Benjamin Goldman, M.D., North Shore University Hospital
Knowledge of your body is key to good health. If you don't know what you normally feel like, you won't be able to recognize signs of illness or infection.
Breast awareness can't prevent breast cancer, but it may help you to better understand the normal changes that your breasts undergo and identify any unusual signs and symptoms. Regular Breast Self-Exams (BSE) help us to feel more comfortable and gives us a baseline of how we look and feel. You will be able to recognize changes promptly.
Only 20-30% of women are doing monthly breast self-exams, even though statistics report that most breast irregularities are found by women themselves. Many women do not perform BSE for fear of finding something.
Don’t panic if you think you feel a lump in your breast, in 8 of 10 times, it is nothing to be alarmed about. Normal breast tissue is composed of firm glandular tissue and soft fatty tissue which feels lumpy and bumpy all the time. Variation in the lumpiness is directly affected by the menstrual cycle.
Weight gain or loss changes the amount of fatty tissue in the breast, which may change the contour and texture of the breast, so it is important to compare your breasts side by side for changes. It is not unusual for one breast to be larger than the other.
Performing Breast Self-Exams in conjunction with other screening methods, e.g. clinical annual exams by a physician and periodic mammograms, can increase the chance to detect breast cancer early.
Report any changes found by BSE to your doctor for proper evaluation. Over 80 percent of biopsied breast abnormalities are proven benign, but any breast lump must be evaluated by a physician.
When is the best time to examine your breasts?
Examine your breasts once every month within a week after the end of your menstrual period. This is the time when your breasts are least likely to be tender or swollen.

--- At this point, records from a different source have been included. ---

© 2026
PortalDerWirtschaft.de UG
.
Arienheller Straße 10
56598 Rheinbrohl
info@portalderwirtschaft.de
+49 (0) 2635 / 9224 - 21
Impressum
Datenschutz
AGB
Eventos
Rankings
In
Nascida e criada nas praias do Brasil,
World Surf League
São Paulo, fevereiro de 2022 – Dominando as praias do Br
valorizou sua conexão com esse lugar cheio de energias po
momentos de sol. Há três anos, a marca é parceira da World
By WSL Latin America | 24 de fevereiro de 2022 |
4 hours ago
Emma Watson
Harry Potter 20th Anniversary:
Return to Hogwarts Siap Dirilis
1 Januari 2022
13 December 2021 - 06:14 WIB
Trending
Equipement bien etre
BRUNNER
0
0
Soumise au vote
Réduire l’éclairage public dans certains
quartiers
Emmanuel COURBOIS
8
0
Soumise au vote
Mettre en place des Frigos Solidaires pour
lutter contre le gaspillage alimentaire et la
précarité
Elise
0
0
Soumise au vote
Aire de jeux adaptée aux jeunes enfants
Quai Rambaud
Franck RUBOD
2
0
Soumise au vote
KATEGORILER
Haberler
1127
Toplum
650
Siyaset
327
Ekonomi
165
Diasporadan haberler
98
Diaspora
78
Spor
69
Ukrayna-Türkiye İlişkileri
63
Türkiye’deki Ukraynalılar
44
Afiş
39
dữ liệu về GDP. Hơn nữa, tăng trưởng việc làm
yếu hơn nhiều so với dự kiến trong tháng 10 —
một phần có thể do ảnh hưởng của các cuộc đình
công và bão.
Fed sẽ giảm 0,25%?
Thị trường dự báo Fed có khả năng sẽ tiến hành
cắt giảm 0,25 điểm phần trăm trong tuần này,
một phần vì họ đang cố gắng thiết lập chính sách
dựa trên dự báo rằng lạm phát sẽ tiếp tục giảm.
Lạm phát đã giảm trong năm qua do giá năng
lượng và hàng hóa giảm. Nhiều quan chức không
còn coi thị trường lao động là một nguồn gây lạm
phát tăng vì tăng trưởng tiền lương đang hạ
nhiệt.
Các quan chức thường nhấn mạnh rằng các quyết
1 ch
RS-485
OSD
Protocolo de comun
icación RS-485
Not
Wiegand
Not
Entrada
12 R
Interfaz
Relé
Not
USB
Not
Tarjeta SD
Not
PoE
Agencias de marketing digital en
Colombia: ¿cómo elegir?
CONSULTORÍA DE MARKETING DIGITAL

Post-menopausal breast self-examination should be performed about the same time each month, preferably on the same day of the month. Choose a day that is easy to remember - perhaps the first day of the month.
Routine breast self-examination should not be performed during ovulation times and prior to menstruation, since fluid retention in breast tissue results in lumpier, fuller breasts and increased tenderness of the tissue.